◆ **Picture annotation entries**:
-- BEGIN --

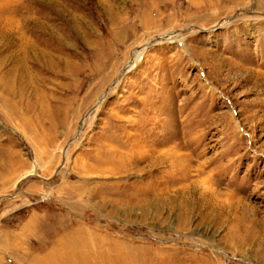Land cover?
<instances>
[{
    "label": "rangeland",
    "instance_id": "1",
    "mask_svg": "<svg viewBox=\"0 0 264 264\" xmlns=\"http://www.w3.org/2000/svg\"><path fill=\"white\" fill-rule=\"evenodd\" d=\"M62 242L264 264V0H0V264Z\"/></svg>",
    "mask_w": 264,
    "mask_h": 264
},
{
    "label": "bare ground",
    "instance_id": "2",
    "mask_svg": "<svg viewBox=\"0 0 264 264\" xmlns=\"http://www.w3.org/2000/svg\"><path fill=\"white\" fill-rule=\"evenodd\" d=\"M143 51H144L143 48L142 49L140 48L139 50L135 51L131 62L132 63L137 62L139 58L142 56ZM126 71L127 68H124L120 74ZM29 175H32V172ZM59 248H60V254L56 252L52 254L50 253V256L47 257L46 264H72L74 260L78 261L81 258V255L83 254L82 252H80L82 250L81 249L82 247L75 245V243L72 244L69 242H62L60 243ZM77 264L79 263L77 262Z\"/></svg>",
    "mask_w": 264,
    "mask_h": 264
}]
</instances>
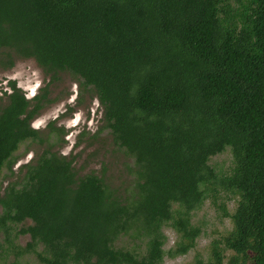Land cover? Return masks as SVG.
<instances>
[{
	"label": "trees",
	"instance_id": "1",
	"mask_svg": "<svg viewBox=\"0 0 264 264\" xmlns=\"http://www.w3.org/2000/svg\"><path fill=\"white\" fill-rule=\"evenodd\" d=\"M19 59L50 81L3 91L0 175L21 144L47 147L0 195V264H163L195 248L208 199L232 229L195 264H264V0H0V73ZM63 72L97 97L126 178L79 176L54 150L64 127H33ZM225 151L233 166L217 172Z\"/></svg>",
	"mask_w": 264,
	"mask_h": 264
},
{
	"label": "rangeland",
	"instance_id": "2",
	"mask_svg": "<svg viewBox=\"0 0 264 264\" xmlns=\"http://www.w3.org/2000/svg\"><path fill=\"white\" fill-rule=\"evenodd\" d=\"M59 76L60 81L49 87L50 94L46 99L51 101L44 105L33 121V127L46 133L48 123L51 121H54L57 127H64L67 132L64 137L66 142L54 150L73 159L79 176L91 172L104 173L108 182L112 184L117 182L119 176L126 178L127 165H130L131 159L113 144L110 129L103 128V110L94 92L90 87L81 88L79 82L70 73L63 72ZM10 80L16 81L17 86L28 98H31L43 93L42 89L49 83L50 78L33 59L17 60L11 70L0 73V108L7 103L3 91H9ZM98 132L100 133L97 136H93ZM46 147V143L41 144L39 141H27L21 144L15 154L12 169L5 167L0 175V195L11 184L22 182L24 170L20 171L21 167L37 158ZM209 164L217 172H227L233 166L232 154L230 151H225L212 157ZM104 167L107 171H104ZM224 203L226 210L232 213L236 206L235 200L226 199ZM193 222L200 225L203 230L195 248L182 256L166 257L163 264H195L197 259L207 261L211 256L210 243L221 240L232 229L231 220L223 216L220 207L214 206L211 199L206 200L202 208L194 213ZM164 232L167 237L165 249L168 250L175 246L177 234L169 227H166ZM3 237L4 234L0 232V242ZM28 241V235H19L15 239V242L22 246ZM228 254L232 253L228 251ZM23 261L38 264L31 255L24 257Z\"/></svg>",
	"mask_w": 264,
	"mask_h": 264
}]
</instances>
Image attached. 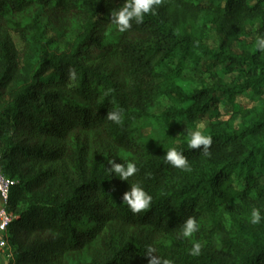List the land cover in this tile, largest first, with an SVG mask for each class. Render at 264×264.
Returning <instances> with one entry per match:
<instances>
[{
	"label": "trees",
	"instance_id": "obj_1",
	"mask_svg": "<svg viewBox=\"0 0 264 264\" xmlns=\"http://www.w3.org/2000/svg\"><path fill=\"white\" fill-rule=\"evenodd\" d=\"M216 1L161 0L121 33L111 14L126 0H0V155L15 182L8 264H148L149 247L158 264H264V221L250 223L253 207L264 213V106L246 126H214L207 156L188 147V135L149 152L134 135L165 99L179 105L163 118L192 125L223 96L264 97L263 52L234 51L250 27L264 36V0ZM31 8L46 18L28 15ZM209 24L215 47L206 43ZM12 31L40 45L37 60L17 49ZM60 39L67 48L54 50ZM188 57L204 60L191 68L202 85L186 84ZM215 68L234 79L205 76ZM116 108L120 124L106 118ZM172 147L190 172L166 162ZM109 159L131 160L137 172L128 181L112 176ZM130 184L152 195L151 207L132 212L123 202ZM189 216L199 231L178 237ZM195 241L198 256L190 255Z\"/></svg>",
	"mask_w": 264,
	"mask_h": 264
},
{
	"label": "rangeland",
	"instance_id": "obj_2",
	"mask_svg": "<svg viewBox=\"0 0 264 264\" xmlns=\"http://www.w3.org/2000/svg\"><path fill=\"white\" fill-rule=\"evenodd\" d=\"M203 1L207 2L209 0ZM257 1L258 0H250L251 3H255ZM216 2L218 4H224L225 2L226 4V0H223L222 2L221 0H217ZM28 15H32L39 21H41L42 18L45 17L44 11H40V15L38 16L34 8L29 9ZM9 17L10 21L18 19V16L12 17V15H10ZM29 22V19L27 21L26 16L23 15L21 22L22 25H28ZM255 28L257 27H250L249 30L240 37V40L236 42L234 51L239 53L251 54L256 52L257 37L255 35ZM204 29L206 43L211 47H215L217 44H219L220 38L214 32V29L210 26V24L205 26ZM11 34L18 50L32 57L34 60H37L40 57V45L35 44L31 39L25 40L21 36V34L16 31H12ZM50 36L51 35H47V37ZM67 43L68 42L66 39H60L58 41H55L51 46L54 50L62 51L67 48ZM91 51V57L96 56L99 52L94 47H92ZM180 57L181 56H178L173 62V67L179 64ZM262 59L264 60V52L262 53ZM186 60V62H188V60L191 59L188 57ZM203 62L204 60L201 57H198L194 60L192 59L191 63H188L189 68L187 67L184 70V79L186 81V84H188L190 87H196L202 85L203 82H206L205 78L201 79L199 76H196L191 70L192 66L196 64L201 65L203 64ZM204 73L207 77L209 76V74H217L220 78L226 81H232L234 79L230 78V76L224 74L221 69L217 68ZM170 104H172L171 106L179 105V103L176 101L165 99L160 102L159 106L156 109L152 111V115L150 117L135 125L134 135L137 138V142L141 146L142 150L149 152L150 150L160 147L166 148L173 144L177 145L184 136L188 135L189 130H195L197 126H200L199 130L204 134H208L214 126L226 125L227 123L228 125L234 127L246 126L250 122V119L255 116L256 111L264 106V97L259 96L253 90L243 91L242 93L235 95L234 98H231L228 95L223 96L220 98L219 103L211 113L204 117H201L200 119H197L192 123V125L181 119L166 120L165 118H163L162 112L164 108L171 107L169 106ZM237 108H239L241 112H238ZM13 197V192H11V198L13 199ZM5 257H10V259H8L9 262L13 258V254H11V252L6 249L0 250V259Z\"/></svg>",
	"mask_w": 264,
	"mask_h": 264
},
{
	"label": "clouds",
	"instance_id": "obj_3",
	"mask_svg": "<svg viewBox=\"0 0 264 264\" xmlns=\"http://www.w3.org/2000/svg\"><path fill=\"white\" fill-rule=\"evenodd\" d=\"M161 0H126L124 5L116 10L112 11V21L119 32L123 33L132 26V21L136 23H142L145 15L153 12L154 7L158 6ZM256 48L260 52H264V36L257 37ZM70 76L75 77L74 70L70 69ZM106 118L116 124L122 123V110L113 109L109 110ZM200 126H197L195 130L188 131V147L190 149H201L203 146V154L210 155L208 148L212 143L210 136L202 133L199 130ZM166 162L169 163L174 168H179L183 171L190 172L191 166L187 160V157L183 154L182 150H178L175 147L169 148L166 151ZM108 163L111 167H107L109 173L121 180L128 181L129 177L133 176L137 172L136 164L131 161H123L122 163H117L115 159H109ZM130 190L124 193L123 202H126L128 207L133 213L141 212L149 207H151L152 195L148 193L139 184H130ZM264 221V213H262L261 208L253 207L250 215V223L254 225L260 224ZM200 224L195 217L189 216L184 220L178 237L184 239H191L199 231ZM201 243L195 241L192 244L190 250V255L198 256L201 253ZM154 250L149 247L146 250L145 255L149 257L148 264H158L157 258L153 255ZM8 259L10 257H5L0 259V264H8ZM164 264H170L169 261H164Z\"/></svg>",
	"mask_w": 264,
	"mask_h": 264
},
{
	"label": "built area",
	"instance_id": "obj_4",
	"mask_svg": "<svg viewBox=\"0 0 264 264\" xmlns=\"http://www.w3.org/2000/svg\"><path fill=\"white\" fill-rule=\"evenodd\" d=\"M15 182L9 179L3 172L0 155V250H12L7 239L9 225L16 219L13 211L9 210L11 188Z\"/></svg>",
	"mask_w": 264,
	"mask_h": 264
}]
</instances>
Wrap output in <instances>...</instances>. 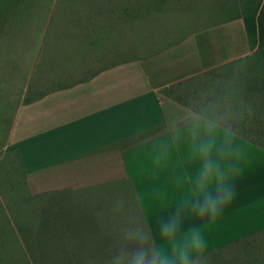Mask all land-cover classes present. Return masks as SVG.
Masks as SVG:
<instances>
[{
	"label": "crops",
	"instance_id": "1",
	"mask_svg": "<svg viewBox=\"0 0 264 264\" xmlns=\"http://www.w3.org/2000/svg\"><path fill=\"white\" fill-rule=\"evenodd\" d=\"M68 1L0 0V72L13 84L31 86L37 70H53L47 65L52 56L59 60L68 36L91 45L84 24L77 32ZM256 50L243 20L234 19L18 108L9 147L27 175L43 233L38 245L54 264H113L119 250L132 246L125 236L132 223L166 247L160 225L176 215L182 231L204 233L206 255L264 229V149L164 93ZM193 121L200 125L196 136ZM206 127L216 183L231 196L215 220L194 207L203 163L196 149L209 135Z\"/></svg>",
	"mask_w": 264,
	"mask_h": 264
},
{
	"label": "rangeland",
	"instance_id": "2",
	"mask_svg": "<svg viewBox=\"0 0 264 264\" xmlns=\"http://www.w3.org/2000/svg\"><path fill=\"white\" fill-rule=\"evenodd\" d=\"M185 1L69 0L67 8L76 10L74 21H78L79 31L72 30L80 35L84 24L92 37L87 40L91 45L82 47V39L68 36L59 46L63 51L59 60L52 56V64L47 65L54 69L37 70L31 86L25 85V80L13 84L6 72H0V264H54L49 251L38 245L43 242L42 229L17 157L9 147V133L18 108L103 69L147 58L193 32L246 15L258 18L264 5V0ZM74 3L79 5L72 8ZM191 10L199 11V16L193 17ZM71 11L69 15H73ZM67 31L71 32V28ZM55 59L58 62H53ZM263 64L261 55L249 62L246 71L230 68L223 75L231 78L235 72L236 78H250L254 65L262 68ZM30 237L32 246L28 243Z\"/></svg>",
	"mask_w": 264,
	"mask_h": 264
},
{
	"label": "trees",
	"instance_id": "3",
	"mask_svg": "<svg viewBox=\"0 0 264 264\" xmlns=\"http://www.w3.org/2000/svg\"><path fill=\"white\" fill-rule=\"evenodd\" d=\"M191 11L193 17L199 16V11ZM240 19L244 22L251 50L257 49L253 55L166 88L164 93L264 149V64L262 68L254 65L250 78H236L235 72L231 78L223 75L230 68L246 71L250 61L264 56V5L258 18L246 15ZM11 154L17 157L29 191L22 159L17 151ZM0 191L3 192L1 187ZM0 210H3L1 204ZM197 264H264V229L206 255Z\"/></svg>",
	"mask_w": 264,
	"mask_h": 264
},
{
	"label": "clouds",
	"instance_id": "4",
	"mask_svg": "<svg viewBox=\"0 0 264 264\" xmlns=\"http://www.w3.org/2000/svg\"><path fill=\"white\" fill-rule=\"evenodd\" d=\"M193 124V135H199V121H193ZM210 131V127L205 128L209 135L196 149L203 163L195 180L197 199L194 207L200 215L215 220L227 207L231 196L220 183H216L220 176L211 157L214 142ZM181 227L179 215L170 217L160 225V237L166 244V247H162L149 231L135 223L128 225L125 236L132 246L119 250L113 257V264H197L206 256L207 238L198 228L182 231Z\"/></svg>",
	"mask_w": 264,
	"mask_h": 264
}]
</instances>
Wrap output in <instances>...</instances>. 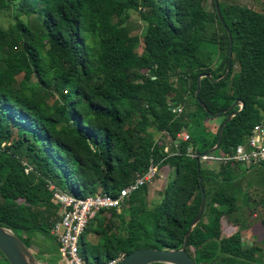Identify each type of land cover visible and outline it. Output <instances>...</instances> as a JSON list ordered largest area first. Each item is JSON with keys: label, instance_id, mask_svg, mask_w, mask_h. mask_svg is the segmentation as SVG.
<instances>
[{"label": "trees", "instance_id": "1", "mask_svg": "<svg viewBox=\"0 0 264 264\" xmlns=\"http://www.w3.org/2000/svg\"><path fill=\"white\" fill-rule=\"evenodd\" d=\"M206 1L0 0L13 21L0 28V226L27 249L35 234L55 242L58 205L49 186L74 197L115 196L152 163L168 172L159 199L149 203L143 185L123 201L142 208L136 219L125 220L124 209L95 214L78 241L86 264L140 248H180L199 187L205 204L186 253L195 264H258L260 249L245 245L238 228L220 235L237 212L232 183L240 165L203 168L185 151L211 149L225 116L237 110L208 116L194 98L199 74L212 79H200L197 95L210 114L243 103L223 126L216 154L243 144L263 120L264 14L213 0L207 9ZM215 4L231 39L229 71L219 81L228 38ZM130 10L142 25L139 36L124 25ZM49 89L58 97L52 107L43 98L53 95ZM213 120L212 134L206 126ZM157 134L169 140L166 151ZM259 222L264 226V210ZM91 225L97 241L84 244Z\"/></svg>", "mask_w": 264, "mask_h": 264}, {"label": "built area", "instance_id": "2", "mask_svg": "<svg viewBox=\"0 0 264 264\" xmlns=\"http://www.w3.org/2000/svg\"><path fill=\"white\" fill-rule=\"evenodd\" d=\"M174 111L179 113L180 107L175 106ZM177 137L182 141L188 139L185 132L179 133ZM185 154L196 159L200 164L212 163L220 166L238 164L245 168L262 164L264 163V119L251 128L243 144L236 145L227 153L198 154L188 147ZM156 175L157 167L150 163L144 172L136 174L132 182L119 190L115 196L97 192L84 197H74L49 186L53 201L58 205L59 216L50 230L57 248L56 264H86L78 253V241L87 223L101 210H118L132 192L143 185L150 184ZM122 256L97 264H118Z\"/></svg>", "mask_w": 264, "mask_h": 264}, {"label": "rangeland", "instance_id": "3", "mask_svg": "<svg viewBox=\"0 0 264 264\" xmlns=\"http://www.w3.org/2000/svg\"><path fill=\"white\" fill-rule=\"evenodd\" d=\"M220 4H235V5H244L246 7H249L250 9H253L259 13L264 14V0H216ZM16 2V1H15ZM14 2V3H15ZM205 7L210 9L209 1H206ZM12 17L10 11L7 10H2L0 11V28L1 29H6L10 24H12ZM125 27L128 30L129 35H140V31L142 28V25L138 19L137 13L135 11H128V19L125 22ZM212 29H216V25L213 24ZM136 53L140 54L141 53V45H139L136 48ZM215 60V59H214ZM17 80L20 79V75L16 77ZM34 79V78H33ZM50 90V89H49ZM50 92L53 94L52 96L49 93H46L43 95L44 100L52 107L54 104L58 101V97L50 90ZM263 119H264V114H263ZM188 133H197L196 130L193 128H187L186 130ZM207 132L205 133L206 136ZM162 144L164 145L165 143L168 144V141L164 139V137H157ZM23 151V148L20 149L21 153ZM204 153V152H203ZM216 154V150L213 152ZM211 168L213 164H202L203 168ZM254 167V168H252ZM250 169V172H252V181L253 182H259V181H264V163L258 164L255 166H252ZM160 171H157V175L155 179L150 183L146 185L147 189V201L149 203H155L159 199V192L163 188L164 183L168 177V172L162 168L159 169ZM233 192H234V197L236 199V206L239 204V199L242 197H246L247 192H243L240 190V186L238 188L237 184L233 185ZM134 207V206H133ZM132 208V207H131ZM124 209L123 211L125 212L124 214V219L129 220V219H136L141 212V207L137 206L136 208L130 209L127 207L125 204H121L119 210ZM130 209V210H129ZM132 210V211H131ZM252 209H248L244 206L243 210H237L235 214L232 216V221L229 219V222H235L238 220V226H232L229 229V232L235 231L237 228L240 231L243 243L245 245H253L257 246L260 251L259 255L257 257V263L258 264H264V226L260 224L259 220L262 217V212L261 211H251ZM130 212V213H129ZM108 214L104 215V218H108ZM226 222L225 224L229 225L230 223ZM94 225V224H93ZM93 225H91L89 230L85 231L83 234V241L84 244H94L97 241V237L93 234ZM117 230L119 231L118 225H116ZM225 236V235H224ZM223 236V237H224ZM34 242L33 245L29 248L30 253L34 256L37 257L38 264H44L45 260H49L50 264H56L57 260V252H56V244L52 240L42 238L40 235L35 234L34 236ZM45 255L43 256L40 254V251ZM36 259V258H35ZM0 264H6L5 260L0 256Z\"/></svg>", "mask_w": 264, "mask_h": 264}, {"label": "water", "instance_id": "4", "mask_svg": "<svg viewBox=\"0 0 264 264\" xmlns=\"http://www.w3.org/2000/svg\"><path fill=\"white\" fill-rule=\"evenodd\" d=\"M216 2V0H213ZM216 16L223 27V29L226 31L227 38H228V50H227V61H226V68L224 74L216 81H219L221 79H224L229 71L230 67V54H231V39L229 36V33L227 32V29L225 25L223 24L219 11L218 6L215 4L214 6ZM207 78L209 81H212L210 76L208 74H199L196 78V85H195V93L194 98L196 99L198 105L208 114V116L212 118H217L220 115L229 112L234 107H237V110L229 112L226 116L224 121L221 123L218 131H217V141L215 145L204 152L203 154L213 153L219 145V142L221 140V131L223 126L226 122L230 120L231 117L237 115L239 111L243 108V103L240 99H235L230 106L227 108L215 113L210 114L207 112L204 108V106L201 104V102L198 100L197 95L199 91V81L201 78ZM213 81V82H216ZM198 183L200 184V179L198 178ZM199 193H200V201L199 206L197 209V212L192 219L189 227L185 231L182 239V243L180 248L178 249H150V248H140L133 250L125 255H123L118 262V264H155V263H161V264H195L193 259L186 253L185 247H186V239L191 231V229L195 226V224L200 220V217L203 213L204 209V193L202 187H199ZM0 255L5 260L7 264H38L36 259L33 257V255L30 253L29 249H27L22 242L14 236L9 230L2 228L0 226Z\"/></svg>", "mask_w": 264, "mask_h": 264}, {"label": "crops", "instance_id": "5", "mask_svg": "<svg viewBox=\"0 0 264 264\" xmlns=\"http://www.w3.org/2000/svg\"><path fill=\"white\" fill-rule=\"evenodd\" d=\"M264 114V111H263ZM218 120H213L207 123L206 128L210 133H214L215 129L217 128ZM164 137L166 141H168V144L165 143L163 145L164 150L166 151L168 148H170L169 140L164 136V134H157L155 135V138L157 137ZM252 167V166H251ZM251 167L248 169L241 166L237 168L238 173L234 177L233 183L234 185L237 184L238 188L240 186V190L246 193V197H242V199H239V204L236 206L237 210H243L244 206L248 209H252L251 211H263L264 210V181L259 182H253L252 181V172H250ZM240 168V169H239ZM254 168V167H252ZM234 227V226H233ZM231 228V225H225L221 229V236L224 238L228 237L232 232H229V229Z\"/></svg>", "mask_w": 264, "mask_h": 264}, {"label": "flooded vegetation", "instance_id": "6", "mask_svg": "<svg viewBox=\"0 0 264 264\" xmlns=\"http://www.w3.org/2000/svg\"><path fill=\"white\" fill-rule=\"evenodd\" d=\"M34 258H36V260H38L36 256H34Z\"/></svg>", "mask_w": 264, "mask_h": 264}]
</instances>
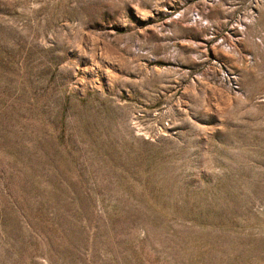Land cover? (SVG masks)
<instances>
[{
	"label": "rangeland",
	"instance_id": "obj_1",
	"mask_svg": "<svg viewBox=\"0 0 264 264\" xmlns=\"http://www.w3.org/2000/svg\"><path fill=\"white\" fill-rule=\"evenodd\" d=\"M0 264H264V0H0Z\"/></svg>",
	"mask_w": 264,
	"mask_h": 264
}]
</instances>
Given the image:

-- END --

◆ **Task directions**: Reproduce the items above from their very first line down to and including the line that contains "51H144L143 48L142 49L140". Leave the pictures out.

◆ **Solution to the exercise**:
Land cover?
<instances>
[{
    "label": "rangeland",
    "instance_id": "1",
    "mask_svg": "<svg viewBox=\"0 0 264 264\" xmlns=\"http://www.w3.org/2000/svg\"><path fill=\"white\" fill-rule=\"evenodd\" d=\"M62 242L264 264V0H0V264Z\"/></svg>",
    "mask_w": 264,
    "mask_h": 264
},
{
    "label": "bare ground",
    "instance_id": "2",
    "mask_svg": "<svg viewBox=\"0 0 264 264\" xmlns=\"http://www.w3.org/2000/svg\"><path fill=\"white\" fill-rule=\"evenodd\" d=\"M143 51H144L143 48L142 49L140 48L139 50L135 51L131 62L132 63L137 62L139 58L142 56ZM126 71L127 68H124L120 74ZM29 175H32V172ZM59 248H60V254L56 252L52 254L50 253V256L47 257L46 264H72L74 260L78 261L81 258V255L83 254L82 252H80L82 250L81 249L82 247L75 245V243L72 244L69 242H62L60 243ZM77 264L79 263L77 262Z\"/></svg>",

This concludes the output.